Segment Start: DATA FOR ANALYSIS
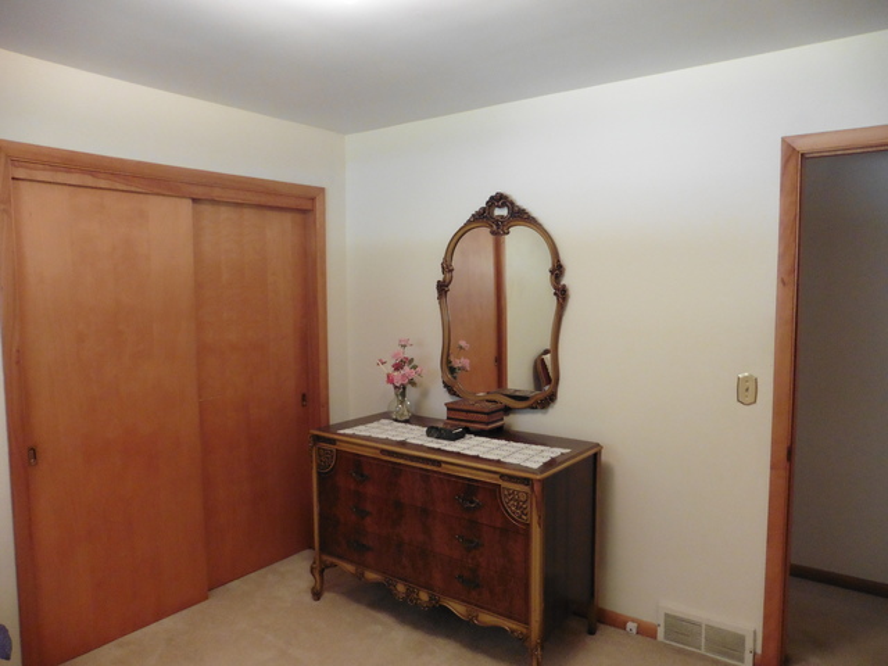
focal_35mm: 24
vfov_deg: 56.8
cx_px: 444
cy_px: 333
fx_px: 616
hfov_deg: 71.6
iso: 500
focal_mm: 4.3
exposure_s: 1/30
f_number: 3.3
Segment End: DATA FOR ANALYSIS
» TASK REQUIREMENTS
Exact copy, no pictures: please print the data above once more.

» ANSWER TO THIS TASK
focal_35mm: 24
vfov_deg: 56.8
cx_px: 444
cy_px: 333
fx_px: 616
hfov_deg: 71.6
iso: 500
focal_mm: 4.3
exposure_s: 1/30
f_number: 3.3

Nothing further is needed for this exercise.